MATERIAL FOR THIS EXERCISE:
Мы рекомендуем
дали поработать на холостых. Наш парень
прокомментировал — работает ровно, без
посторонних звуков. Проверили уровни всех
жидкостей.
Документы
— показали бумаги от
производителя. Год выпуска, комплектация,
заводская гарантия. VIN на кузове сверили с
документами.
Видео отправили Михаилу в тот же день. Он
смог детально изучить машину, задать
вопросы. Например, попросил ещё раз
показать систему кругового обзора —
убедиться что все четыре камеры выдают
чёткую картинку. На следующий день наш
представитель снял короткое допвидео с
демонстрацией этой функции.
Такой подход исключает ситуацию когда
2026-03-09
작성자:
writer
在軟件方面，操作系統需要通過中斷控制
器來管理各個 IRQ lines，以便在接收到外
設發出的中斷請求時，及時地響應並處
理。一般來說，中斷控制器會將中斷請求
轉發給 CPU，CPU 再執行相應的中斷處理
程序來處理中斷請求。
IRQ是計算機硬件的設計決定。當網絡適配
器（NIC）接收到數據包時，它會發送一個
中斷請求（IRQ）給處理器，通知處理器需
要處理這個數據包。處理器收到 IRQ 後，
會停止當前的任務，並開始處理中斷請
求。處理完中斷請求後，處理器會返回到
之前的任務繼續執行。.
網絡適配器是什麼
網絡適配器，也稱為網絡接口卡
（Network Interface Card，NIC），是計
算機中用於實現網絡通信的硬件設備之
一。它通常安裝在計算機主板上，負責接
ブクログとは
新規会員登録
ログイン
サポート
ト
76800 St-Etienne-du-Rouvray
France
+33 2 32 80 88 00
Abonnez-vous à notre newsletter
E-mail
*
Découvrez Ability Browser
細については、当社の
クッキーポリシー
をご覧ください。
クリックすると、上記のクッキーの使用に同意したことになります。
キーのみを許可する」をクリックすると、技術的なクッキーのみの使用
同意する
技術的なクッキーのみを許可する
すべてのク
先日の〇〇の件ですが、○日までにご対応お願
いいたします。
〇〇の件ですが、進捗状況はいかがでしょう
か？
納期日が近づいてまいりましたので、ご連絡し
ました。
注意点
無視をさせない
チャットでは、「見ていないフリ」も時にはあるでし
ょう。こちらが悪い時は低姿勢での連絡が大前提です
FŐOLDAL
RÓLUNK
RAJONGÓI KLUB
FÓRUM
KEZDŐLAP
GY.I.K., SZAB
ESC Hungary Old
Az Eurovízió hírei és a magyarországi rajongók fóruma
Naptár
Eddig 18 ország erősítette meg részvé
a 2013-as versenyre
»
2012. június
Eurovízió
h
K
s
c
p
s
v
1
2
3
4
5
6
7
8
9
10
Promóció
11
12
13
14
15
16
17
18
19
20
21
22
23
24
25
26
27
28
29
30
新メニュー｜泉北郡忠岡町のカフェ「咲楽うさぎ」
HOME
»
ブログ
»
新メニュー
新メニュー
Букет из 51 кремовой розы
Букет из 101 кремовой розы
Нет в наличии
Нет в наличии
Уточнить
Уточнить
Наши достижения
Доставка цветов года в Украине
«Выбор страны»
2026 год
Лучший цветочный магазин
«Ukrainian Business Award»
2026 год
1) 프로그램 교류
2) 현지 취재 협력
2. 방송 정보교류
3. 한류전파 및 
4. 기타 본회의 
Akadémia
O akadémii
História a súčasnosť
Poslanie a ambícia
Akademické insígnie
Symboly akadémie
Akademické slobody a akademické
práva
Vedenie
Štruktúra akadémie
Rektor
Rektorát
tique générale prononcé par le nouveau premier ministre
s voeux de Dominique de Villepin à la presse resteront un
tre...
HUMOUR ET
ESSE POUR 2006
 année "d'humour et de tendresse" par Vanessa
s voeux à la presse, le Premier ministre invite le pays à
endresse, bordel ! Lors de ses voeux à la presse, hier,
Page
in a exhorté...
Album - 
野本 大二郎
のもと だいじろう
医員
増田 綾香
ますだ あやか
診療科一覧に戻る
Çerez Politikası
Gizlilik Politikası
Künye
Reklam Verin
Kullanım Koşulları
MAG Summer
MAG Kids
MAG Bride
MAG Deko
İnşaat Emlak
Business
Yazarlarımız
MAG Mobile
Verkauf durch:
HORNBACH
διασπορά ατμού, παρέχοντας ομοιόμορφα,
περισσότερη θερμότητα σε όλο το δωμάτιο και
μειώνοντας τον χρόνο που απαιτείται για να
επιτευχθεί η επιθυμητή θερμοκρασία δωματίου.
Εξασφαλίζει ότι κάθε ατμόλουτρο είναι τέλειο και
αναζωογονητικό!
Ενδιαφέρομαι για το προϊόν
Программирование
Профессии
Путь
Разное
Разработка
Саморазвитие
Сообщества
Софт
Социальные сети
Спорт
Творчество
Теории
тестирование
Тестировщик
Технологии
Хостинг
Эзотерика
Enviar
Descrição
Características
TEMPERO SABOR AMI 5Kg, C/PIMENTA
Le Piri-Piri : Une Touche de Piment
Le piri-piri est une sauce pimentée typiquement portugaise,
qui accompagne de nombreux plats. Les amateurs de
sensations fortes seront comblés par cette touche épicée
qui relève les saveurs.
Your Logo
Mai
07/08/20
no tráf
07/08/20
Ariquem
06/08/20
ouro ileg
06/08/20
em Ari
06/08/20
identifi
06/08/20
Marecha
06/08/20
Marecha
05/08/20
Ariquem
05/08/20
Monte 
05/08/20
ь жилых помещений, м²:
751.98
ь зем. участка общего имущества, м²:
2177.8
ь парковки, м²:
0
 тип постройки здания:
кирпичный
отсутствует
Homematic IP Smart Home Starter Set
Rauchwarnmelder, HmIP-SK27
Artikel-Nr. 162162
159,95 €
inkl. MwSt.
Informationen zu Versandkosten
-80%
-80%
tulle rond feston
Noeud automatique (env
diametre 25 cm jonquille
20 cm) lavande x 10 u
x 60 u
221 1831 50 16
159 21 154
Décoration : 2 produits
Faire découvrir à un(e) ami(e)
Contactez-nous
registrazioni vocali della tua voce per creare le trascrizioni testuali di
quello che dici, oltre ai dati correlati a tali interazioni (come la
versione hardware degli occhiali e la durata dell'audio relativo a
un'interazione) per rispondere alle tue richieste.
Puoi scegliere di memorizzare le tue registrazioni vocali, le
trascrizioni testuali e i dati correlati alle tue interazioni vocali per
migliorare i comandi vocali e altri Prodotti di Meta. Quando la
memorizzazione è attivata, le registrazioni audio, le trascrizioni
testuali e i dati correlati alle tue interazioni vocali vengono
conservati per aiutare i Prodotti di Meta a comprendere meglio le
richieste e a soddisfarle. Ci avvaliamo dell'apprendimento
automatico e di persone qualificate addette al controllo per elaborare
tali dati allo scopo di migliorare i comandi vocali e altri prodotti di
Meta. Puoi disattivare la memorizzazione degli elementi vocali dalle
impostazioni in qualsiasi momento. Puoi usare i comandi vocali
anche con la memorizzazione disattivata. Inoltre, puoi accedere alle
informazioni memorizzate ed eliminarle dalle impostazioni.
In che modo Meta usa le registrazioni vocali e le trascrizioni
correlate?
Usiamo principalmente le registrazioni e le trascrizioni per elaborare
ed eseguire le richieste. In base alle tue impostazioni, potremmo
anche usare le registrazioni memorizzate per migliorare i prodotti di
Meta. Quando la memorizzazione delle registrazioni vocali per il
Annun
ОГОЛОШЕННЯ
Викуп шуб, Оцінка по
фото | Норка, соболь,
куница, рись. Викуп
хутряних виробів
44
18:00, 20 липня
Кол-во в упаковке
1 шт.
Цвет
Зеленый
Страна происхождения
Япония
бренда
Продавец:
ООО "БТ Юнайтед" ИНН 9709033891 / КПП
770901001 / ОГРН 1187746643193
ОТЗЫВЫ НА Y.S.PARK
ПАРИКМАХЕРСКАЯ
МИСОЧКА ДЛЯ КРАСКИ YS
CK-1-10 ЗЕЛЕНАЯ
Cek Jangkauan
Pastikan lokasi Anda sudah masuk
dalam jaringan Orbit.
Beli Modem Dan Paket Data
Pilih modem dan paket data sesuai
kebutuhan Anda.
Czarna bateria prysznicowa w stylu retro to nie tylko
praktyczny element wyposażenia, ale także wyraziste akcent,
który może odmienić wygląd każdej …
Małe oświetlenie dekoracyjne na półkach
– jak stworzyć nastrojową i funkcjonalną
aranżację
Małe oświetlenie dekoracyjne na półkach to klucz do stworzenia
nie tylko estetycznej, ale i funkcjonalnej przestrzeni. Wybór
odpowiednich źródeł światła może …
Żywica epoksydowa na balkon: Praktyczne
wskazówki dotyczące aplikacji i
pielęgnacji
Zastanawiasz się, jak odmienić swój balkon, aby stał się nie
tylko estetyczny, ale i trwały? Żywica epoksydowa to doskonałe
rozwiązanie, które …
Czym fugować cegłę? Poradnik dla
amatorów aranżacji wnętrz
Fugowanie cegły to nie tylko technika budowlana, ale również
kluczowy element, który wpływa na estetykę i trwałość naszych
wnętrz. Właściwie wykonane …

TASK REQUIREMENTS: Starting at the beginning of the records and ending with the line that contains "заводская гарантия. VIN на кузове сверили с", print every line with both ends included. Keep each character as it appears.

ANSWER:
Мы рекомендуем
дали поработать на холостых. Наш парень
прокомментировал — работает ровно, без
посторонних звуков. Проверили уровни всех
жидкостей.
Документы
— показали бумаги от
производителя. Год выпуска, комплектация,
заводская гарантия. VIN на кузове сверили с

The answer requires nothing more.